= Juan Sánchez Vidal =

Spanish airplane model collector and airline employee (born 1953)

Juan Sánchez Vidal (born January 3, 1958) is a model aircraft collector. Sánchez Vidal, born in the Palma de Mallorca, has over one thousand commercial airline models, a collection which many experts believe to be the largest aircraft collection in the world.

==Life and hobby==
Sánchez Vidal was born near Son Bonet.
At the age of fifteen, Sánchez Vidal began working at Son Sant Joan Airport. He retired from that job in 2020.

Sánchez Vidal began working with defunct Spanish airline Spantax, acquiring his first model, a Convair CV-990 of that airline, in 1973. He made friendships with co-workers of other airlines, and he began receiving more models.
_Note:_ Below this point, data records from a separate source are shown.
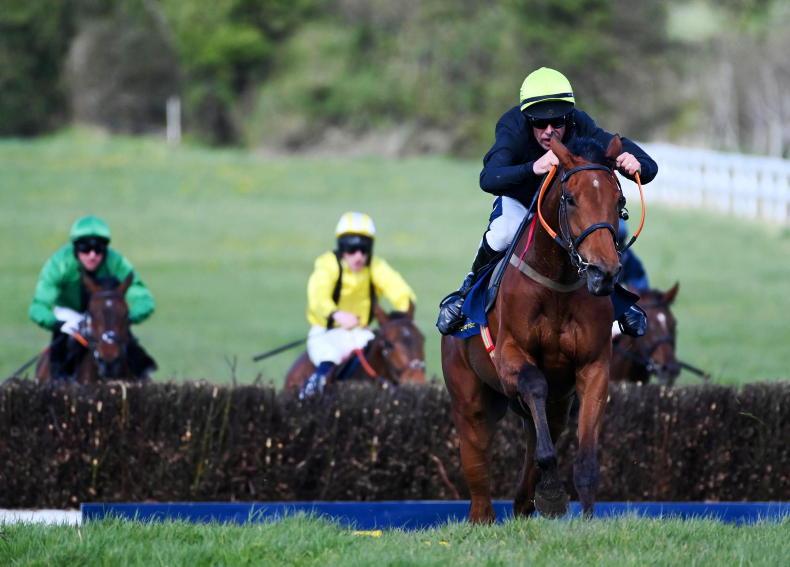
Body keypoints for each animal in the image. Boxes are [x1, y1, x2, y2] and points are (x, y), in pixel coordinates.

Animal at [442, 134, 643, 522]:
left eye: (620, 201)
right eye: (570, 198)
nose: (604, 273)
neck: (558, 283)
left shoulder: (593, 367)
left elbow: (585, 458)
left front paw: (584, 517)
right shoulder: (510, 357)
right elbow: (534, 384)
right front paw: (551, 490)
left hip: (556, 403)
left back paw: (524, 504)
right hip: (468, 398)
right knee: (477, 461)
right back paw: (482, 515)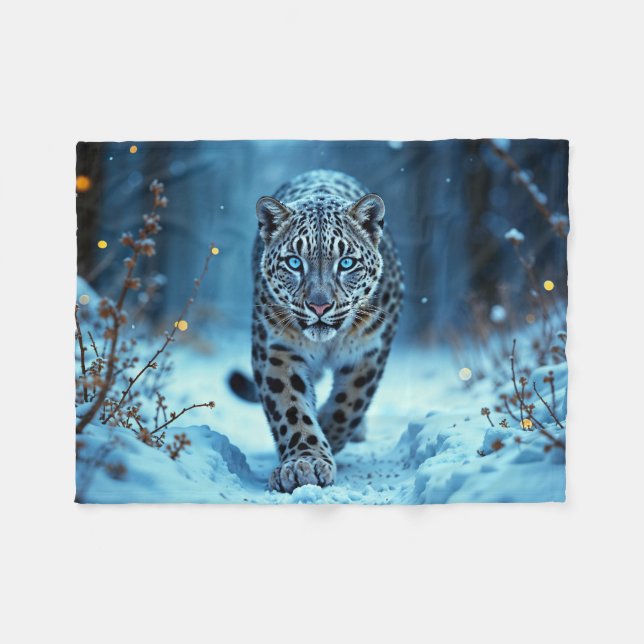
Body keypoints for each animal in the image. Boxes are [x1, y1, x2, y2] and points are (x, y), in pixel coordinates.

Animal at [230, 169, 404, 493]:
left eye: (346, 263)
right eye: (294, 262)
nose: (319, 306)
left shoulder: (369, 352)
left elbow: (348, 406)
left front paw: (327, 436)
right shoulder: (277, 351)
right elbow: (290, 408)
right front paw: (304, 462)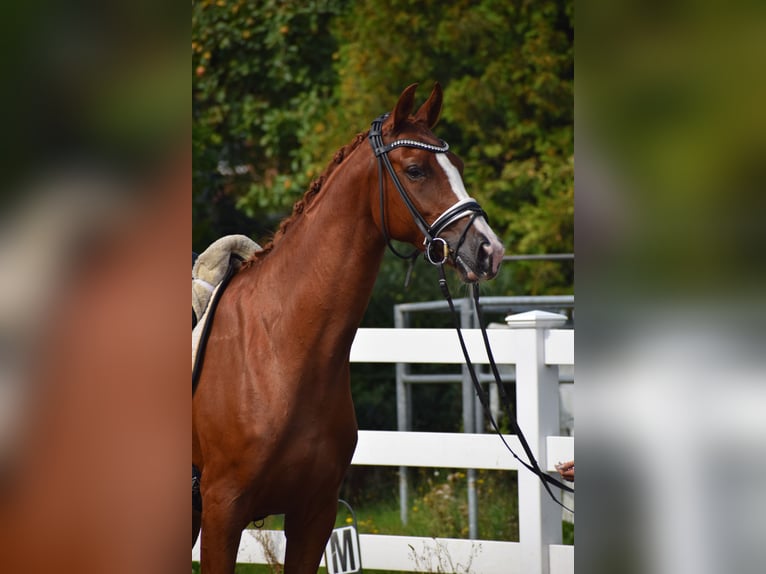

Rodolfo Bay, then president of Spantax, personally gave Sánchez Vidal an airplane model.

Eventually, his hobby led him to meet some more airline personalities, some of them famous celebrities, like Niki Lauda, Formula One champion and owner of Lauda Air. The largest model in his collection, a model of an Air France Airbus A320, was obtained after he traded one of his planes with a local Air France worker who also collected models. He also made a McDonnell Douglas MD-11 model of Air Europa, airline for which he then worked. Air Europa never actually used this type of aircraft in real life.

He also has models of American Airlines' Boeing 757 and Boeing 767, the same type of aircraft used for the September 11, 2001 attacks.

Sánchez Vidal and his collection have been the objects of many reports and interviews by many specialized magazines.

In 2000, personnel at Barajas International Airport in Madrid negotiated with Sánchez Vidal so that he could display his collection at the international arrivals terminal of that airport. In March of that year, his collection began being showcased at that airport. The collection lasted there until 2003. He had also held an exhibition of his models at Son Sant Joan Airport, in 1987.

Sanchez Vidal is fluent in Spanish and Catalan.